Rok Benčin: Cuts in the »Universal Undulation«

Deleuze, Badiou and the (Anti)Representational Event(s)


Gilles Deleuze claimed that modern thought is “born of the failure of representation”. This failure, however, is not the failure of the act of representation, unable to produce the image of reality. It is reality itself that is constructed according to the principles of representation. The task of a modern philosopher is therefore to trace the events in which the forces at work beneath the representational construction of reality come to the fore. In cinema, this reveals “a world of universal variation, of universal undulation, universal rippling”. Deleuze’s concept of »image-movement« is not merely a philosophical contribution to film theory but also a piece in the great ontological puzzle.

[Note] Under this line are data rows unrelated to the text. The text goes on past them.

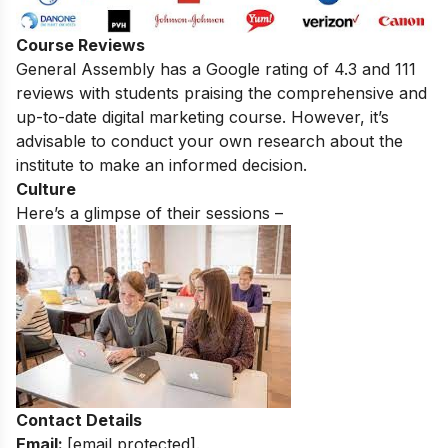
Course Reviews
General Assembly
has a Google rating of 4.3 and 111
reviews with students praising the comprehensive and
up-to-date digital marketing course.
However, it’s
advisable to conduct your own research about the
institute to make an informed decision.
Culture
Here’s a glimpse of their sessions –
Contact Details
Email:
[email protected]
.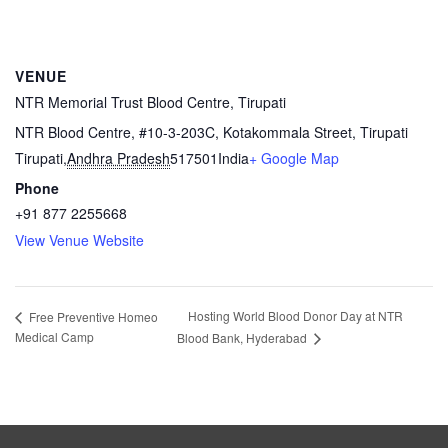
VENUE
NTR Memorial Trust Blood Centre, Tirupati
NTR Blood Centre, #10-3-203C, Kotakommala Street, Tirupati
Tirupati
,
Andhra Pradesh
517501
India
+ Google Map
Phone
+91 877 2255668
View Venue Website
Hosting World Blood Donor Day at NTR
Free Preventive Homeo
Medical Camp
Blood Bank, Hyderabad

Intriguingly, the other great ontologist among the contemporary French philosophers, Alain Badiou, denies the ontological dimension of cinema: “After all, cinema is nothing but takes and editing.” In the cinematographic image, “movement is held up, suspended, inverted, arrested”. In other words, there is no »universal undulation« escaping the grip of representation, there are only »cuts« in the visible. How, then, does the philosopher of »Being and Event« define the truth of cinema?

This paper will critically explore the ontological stakes in Deleuze’s and Badiou’s thinking of cinema and how a cinematographic event can be defined through the opposition of the real and the representational construction of reality.